Wednesday, 17 June 2015

Trade Show Management – Concept to Completion

Trade Show Management is an art. To produce a successful show takes strong vision, calculated
planning, organized execution, and countless hours. A Show Manager requires an extremely diverse skill set or a competent and skilled team, as they are working with various stakeholders, components
and a myriad of details.

There are four stages to the process: Planning, Coordinating, Execution and Evaluation.

The Planning phase consists of reviewing the current operations, setting goals and objectives, identifying stakeholders, choosing your team and creating a budget. Understanding who the stakeholders are, how important each group is and how valuable good relationships with all of them are is the key to a smooth running show. Whether it be your exhibitors, attendees, sponsors, suppliers, venue contacts, media, staff and volunteers, each group brings a unique perspective with different needs; many with expertise in their area you can draw from. Utilize their knowledge.

Planning your team is equally important – given the variety of areas implicated in a trade show including administration and finance, sales, communications and marketing, registration and event management you will undoubtedly encounter a wide range of skills and personalities and it is important to utilize their strengths and involve them in all the planning in order for them to buy in to your ideas.

Other components of the planning stage consist of:

  • Budget - including venue, all site expenses, speakers, marketing etc.
  • Regulations – labour, safety, disability, fire code, licensing, insurance, green practices, etc.
  • Logistics – this is one of the largest areas in the planning phase. It encompasses requests for proposals, site selections and floor plans, contracts, venue and service providers, scheduling, features and entertainment, AV, catering and more.

It is important to note that having a well designed, logical floor plan can make or break your show. If it is not well thought out, if exhibitors are not happy with their space/locations, if attendees can’t find features, if there are dead aisles, or if you haven’t followed safety, fire, or electrical regulations, you could be setting yourself up for disaster. I reiterate the value of all stakeholders – it’s important to keep them happy and coming back. A word of advice – keep the inspectors happy – it makes your life a lot easier.
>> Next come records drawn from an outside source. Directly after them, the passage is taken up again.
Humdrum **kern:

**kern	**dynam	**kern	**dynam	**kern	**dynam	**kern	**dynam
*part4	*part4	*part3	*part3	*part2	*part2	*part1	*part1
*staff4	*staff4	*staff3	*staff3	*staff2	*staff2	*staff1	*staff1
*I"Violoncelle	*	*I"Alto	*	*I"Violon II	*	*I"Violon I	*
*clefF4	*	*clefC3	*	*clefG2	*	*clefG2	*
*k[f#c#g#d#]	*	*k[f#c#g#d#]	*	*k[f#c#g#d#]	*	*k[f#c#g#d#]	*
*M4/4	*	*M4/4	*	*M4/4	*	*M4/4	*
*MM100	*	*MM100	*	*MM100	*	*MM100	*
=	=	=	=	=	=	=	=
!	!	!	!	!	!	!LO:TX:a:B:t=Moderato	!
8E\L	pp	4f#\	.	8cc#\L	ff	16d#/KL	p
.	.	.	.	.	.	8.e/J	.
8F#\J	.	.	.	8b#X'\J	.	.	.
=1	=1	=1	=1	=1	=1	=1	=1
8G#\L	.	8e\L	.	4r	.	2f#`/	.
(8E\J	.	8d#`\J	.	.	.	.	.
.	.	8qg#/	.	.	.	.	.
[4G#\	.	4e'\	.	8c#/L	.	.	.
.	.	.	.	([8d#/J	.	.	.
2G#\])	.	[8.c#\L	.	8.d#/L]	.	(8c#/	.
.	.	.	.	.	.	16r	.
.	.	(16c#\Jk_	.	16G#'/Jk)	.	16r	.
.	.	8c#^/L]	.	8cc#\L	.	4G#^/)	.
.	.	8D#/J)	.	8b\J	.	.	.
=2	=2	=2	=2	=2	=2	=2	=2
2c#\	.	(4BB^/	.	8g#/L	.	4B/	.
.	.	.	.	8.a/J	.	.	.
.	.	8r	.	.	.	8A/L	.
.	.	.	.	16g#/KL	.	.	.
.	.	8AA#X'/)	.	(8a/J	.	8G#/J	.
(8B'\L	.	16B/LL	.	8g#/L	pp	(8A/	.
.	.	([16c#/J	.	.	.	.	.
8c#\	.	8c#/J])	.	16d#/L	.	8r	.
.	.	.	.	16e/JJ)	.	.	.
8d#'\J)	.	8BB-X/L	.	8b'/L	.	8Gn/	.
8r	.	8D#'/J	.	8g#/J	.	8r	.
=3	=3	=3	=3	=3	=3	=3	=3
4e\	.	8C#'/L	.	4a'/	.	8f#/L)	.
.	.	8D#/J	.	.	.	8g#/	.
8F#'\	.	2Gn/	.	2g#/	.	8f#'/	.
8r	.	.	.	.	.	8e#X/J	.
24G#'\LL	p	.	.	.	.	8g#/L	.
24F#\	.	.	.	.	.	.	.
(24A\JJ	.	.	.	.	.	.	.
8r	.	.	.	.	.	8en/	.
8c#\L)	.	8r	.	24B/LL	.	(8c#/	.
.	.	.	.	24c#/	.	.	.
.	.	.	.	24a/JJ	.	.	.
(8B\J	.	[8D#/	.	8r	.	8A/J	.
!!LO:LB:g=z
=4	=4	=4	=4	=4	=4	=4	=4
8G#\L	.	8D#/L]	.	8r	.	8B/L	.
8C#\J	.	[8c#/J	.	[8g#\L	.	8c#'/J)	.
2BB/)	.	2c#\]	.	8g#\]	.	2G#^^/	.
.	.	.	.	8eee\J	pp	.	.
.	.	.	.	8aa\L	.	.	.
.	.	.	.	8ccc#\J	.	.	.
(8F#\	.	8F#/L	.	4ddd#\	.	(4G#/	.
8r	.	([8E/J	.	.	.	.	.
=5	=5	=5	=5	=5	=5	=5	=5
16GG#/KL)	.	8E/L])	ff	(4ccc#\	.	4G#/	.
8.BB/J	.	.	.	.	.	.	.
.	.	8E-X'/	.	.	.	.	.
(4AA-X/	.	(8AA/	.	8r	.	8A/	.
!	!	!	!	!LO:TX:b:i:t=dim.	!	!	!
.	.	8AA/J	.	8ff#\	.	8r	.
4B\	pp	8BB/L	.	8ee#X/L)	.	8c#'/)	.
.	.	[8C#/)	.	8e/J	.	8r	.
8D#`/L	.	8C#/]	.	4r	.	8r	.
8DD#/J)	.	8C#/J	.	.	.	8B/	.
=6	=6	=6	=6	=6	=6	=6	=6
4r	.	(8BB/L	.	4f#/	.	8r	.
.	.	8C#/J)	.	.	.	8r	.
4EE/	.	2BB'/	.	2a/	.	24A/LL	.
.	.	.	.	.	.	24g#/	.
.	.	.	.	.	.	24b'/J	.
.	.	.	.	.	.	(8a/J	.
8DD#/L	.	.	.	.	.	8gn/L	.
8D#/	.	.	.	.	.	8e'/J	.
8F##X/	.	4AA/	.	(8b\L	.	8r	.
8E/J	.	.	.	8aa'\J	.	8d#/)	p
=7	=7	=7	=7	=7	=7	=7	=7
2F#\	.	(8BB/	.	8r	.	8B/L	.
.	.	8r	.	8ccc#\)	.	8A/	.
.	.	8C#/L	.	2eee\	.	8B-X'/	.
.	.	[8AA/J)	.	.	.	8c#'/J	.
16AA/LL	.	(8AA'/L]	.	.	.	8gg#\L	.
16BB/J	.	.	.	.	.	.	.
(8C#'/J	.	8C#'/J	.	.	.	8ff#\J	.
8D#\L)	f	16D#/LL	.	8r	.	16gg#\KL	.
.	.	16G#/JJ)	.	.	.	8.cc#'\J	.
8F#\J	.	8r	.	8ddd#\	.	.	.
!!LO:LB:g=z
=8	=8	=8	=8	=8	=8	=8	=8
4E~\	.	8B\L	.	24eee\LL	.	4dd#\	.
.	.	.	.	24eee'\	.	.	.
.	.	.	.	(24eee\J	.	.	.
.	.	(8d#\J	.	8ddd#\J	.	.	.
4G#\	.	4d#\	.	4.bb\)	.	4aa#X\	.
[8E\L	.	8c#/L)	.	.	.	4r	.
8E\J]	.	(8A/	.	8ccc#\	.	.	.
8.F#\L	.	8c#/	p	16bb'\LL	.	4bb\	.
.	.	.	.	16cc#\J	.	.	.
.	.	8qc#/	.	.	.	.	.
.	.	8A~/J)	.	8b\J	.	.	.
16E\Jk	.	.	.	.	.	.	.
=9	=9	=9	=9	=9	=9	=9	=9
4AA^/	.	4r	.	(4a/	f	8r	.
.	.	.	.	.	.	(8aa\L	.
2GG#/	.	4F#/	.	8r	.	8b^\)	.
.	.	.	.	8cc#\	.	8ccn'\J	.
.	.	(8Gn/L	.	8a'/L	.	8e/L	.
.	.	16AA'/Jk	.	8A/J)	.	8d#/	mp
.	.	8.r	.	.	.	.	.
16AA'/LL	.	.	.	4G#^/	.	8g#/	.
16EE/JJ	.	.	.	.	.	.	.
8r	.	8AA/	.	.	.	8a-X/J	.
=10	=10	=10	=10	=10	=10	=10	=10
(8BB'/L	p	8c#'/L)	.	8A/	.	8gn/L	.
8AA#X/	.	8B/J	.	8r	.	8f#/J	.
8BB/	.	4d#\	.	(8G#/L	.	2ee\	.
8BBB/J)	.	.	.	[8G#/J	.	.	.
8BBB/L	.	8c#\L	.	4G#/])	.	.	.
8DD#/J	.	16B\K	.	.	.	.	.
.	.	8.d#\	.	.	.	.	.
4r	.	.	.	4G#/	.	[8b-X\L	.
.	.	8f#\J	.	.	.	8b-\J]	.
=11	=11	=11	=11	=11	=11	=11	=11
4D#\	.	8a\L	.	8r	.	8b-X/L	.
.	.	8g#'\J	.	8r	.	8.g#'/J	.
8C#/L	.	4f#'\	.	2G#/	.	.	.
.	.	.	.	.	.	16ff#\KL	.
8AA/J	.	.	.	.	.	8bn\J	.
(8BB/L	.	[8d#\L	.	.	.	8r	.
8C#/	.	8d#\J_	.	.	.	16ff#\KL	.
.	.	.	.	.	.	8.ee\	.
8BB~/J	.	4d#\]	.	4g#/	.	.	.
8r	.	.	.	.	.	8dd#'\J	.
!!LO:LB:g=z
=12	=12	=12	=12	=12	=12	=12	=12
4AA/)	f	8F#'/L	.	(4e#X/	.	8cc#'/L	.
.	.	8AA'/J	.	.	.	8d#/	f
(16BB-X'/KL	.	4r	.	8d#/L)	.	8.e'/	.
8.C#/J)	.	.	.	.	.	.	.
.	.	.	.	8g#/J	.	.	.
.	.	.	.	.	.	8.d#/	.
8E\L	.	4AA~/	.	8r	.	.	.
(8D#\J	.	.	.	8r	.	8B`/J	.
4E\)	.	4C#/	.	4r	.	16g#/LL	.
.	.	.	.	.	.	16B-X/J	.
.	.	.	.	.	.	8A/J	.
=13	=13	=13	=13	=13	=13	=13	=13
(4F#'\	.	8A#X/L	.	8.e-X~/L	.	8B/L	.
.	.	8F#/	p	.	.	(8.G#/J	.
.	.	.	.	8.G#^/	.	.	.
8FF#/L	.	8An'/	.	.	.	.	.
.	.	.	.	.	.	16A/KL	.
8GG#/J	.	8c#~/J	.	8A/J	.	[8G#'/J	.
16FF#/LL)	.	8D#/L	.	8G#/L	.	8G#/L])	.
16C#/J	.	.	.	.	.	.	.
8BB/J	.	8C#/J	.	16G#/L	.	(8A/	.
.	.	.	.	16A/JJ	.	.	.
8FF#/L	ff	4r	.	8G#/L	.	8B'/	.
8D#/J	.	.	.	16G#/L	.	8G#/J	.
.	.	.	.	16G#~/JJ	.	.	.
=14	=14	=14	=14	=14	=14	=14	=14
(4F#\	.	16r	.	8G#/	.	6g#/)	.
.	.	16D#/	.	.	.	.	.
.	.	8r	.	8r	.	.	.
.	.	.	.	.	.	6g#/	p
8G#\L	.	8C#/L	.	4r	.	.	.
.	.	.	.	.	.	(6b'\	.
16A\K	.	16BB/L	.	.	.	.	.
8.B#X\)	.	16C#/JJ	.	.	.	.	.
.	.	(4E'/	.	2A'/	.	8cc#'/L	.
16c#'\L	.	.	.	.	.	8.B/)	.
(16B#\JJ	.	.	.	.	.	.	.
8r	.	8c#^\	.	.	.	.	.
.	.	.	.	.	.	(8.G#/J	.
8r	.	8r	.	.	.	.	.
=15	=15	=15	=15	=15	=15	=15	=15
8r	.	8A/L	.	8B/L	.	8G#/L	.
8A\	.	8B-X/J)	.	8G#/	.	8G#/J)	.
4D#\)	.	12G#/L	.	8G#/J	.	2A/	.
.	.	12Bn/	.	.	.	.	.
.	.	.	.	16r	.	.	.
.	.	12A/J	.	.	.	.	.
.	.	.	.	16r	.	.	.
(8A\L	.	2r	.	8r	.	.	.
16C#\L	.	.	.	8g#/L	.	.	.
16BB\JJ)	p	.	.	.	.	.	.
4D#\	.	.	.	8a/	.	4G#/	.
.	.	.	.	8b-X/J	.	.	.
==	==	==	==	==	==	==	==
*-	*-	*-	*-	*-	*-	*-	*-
Sales and marketing are another big part of the planning process. The first step should be to complete a Situation Analysis or a SWOT (strengths, weaknesses, opportunities, threats) and from those responses look at market segmentation, ways to prospect and lead generation. Your marketing plan needs to be integrated, utilizing advertising, public relations, website, social and digital media. A marketing timeline should be created a year in advance and the different medians used depending on what stage of the plan you are in.

Creating a complete exhibitor prospectus which has all the pertinent information regarding the details of your show and the value of exhibiting is a must. Ensure everything the exhibitor needs to know is included: attendee demographics, logistics, floor plans and costs, conditions of contract, accommodations and travel tips, sponsorship opportunities and tips for exhibiting. The exhibitor guide should be equally as detailed with relevant information on setup, tear down, contractors, shipping, electrical, AV, security, material handling, storage, etc. The easier you make things for the exhibitors, the happier they are and more likely to return the next year.

The world of sponsorship has changed immensely. It is growing hugely and allows for much creativity. It is no longer signage and exposure; sponsors desire to be interactive and engaging. Constantly look for new opportunities to enhance your revenue. Research other shows and borrow their ideas.

The Planning, Coordination and Execution stages go hand in hand. As you are planning some stages you are also coordinating and executing others. The coordination phase consists of assigning tasks, timelines and personnel. How are things going to come together? It requires arranging tasks with all stakeholders, and takes the plan and prepares it for execution.

Executing is the coordination and managing of all logistics and the show as a whole. It is monitoring and controlling the sales process, ongoing tasks and the team while also identifying constraints and issues. The use of a project management plan and timelines is imperative to keep tasks on track and ensure completion of them.

The final stage which takes the least amount of time but is one of the most important is the

Once you have completed the tasks, settled all contracts, completed all reports, collected exhibitor and attendee surveys, it is necessary to evaluate with all stakeholders, to get their feedback and recommendations and analyze all the information. This will assist you in making improvements for future success. It is important to note, one successful event does not make you an expert. Many different situations and new challenges can impact your event, often unpredicted, so being prepared and proactive, as well as understanding your market and its conditions, is extremely important.

The trade show business is a lot of hard work, but exciting and rewarding and most importantly unique - as nothing is as powerful as face-to-face marketing!

Nancy Milani, CEM, CMP, has produced and coordinated over 200 events in the past 20 years from a variety of charity fundraisers, to professional sporting events, corporate events, conferences, trade and consumer shows. Nancy facilitates Certified in Exhibition Management (CEM) courses throughout Canada, US and Asia for the Canadian Association of Exhibition Management (CAEM) and International Association Events & Exhibitions (IAEE) and presents workshops and sessions in event management, sales and marketing for corporations and at conferences.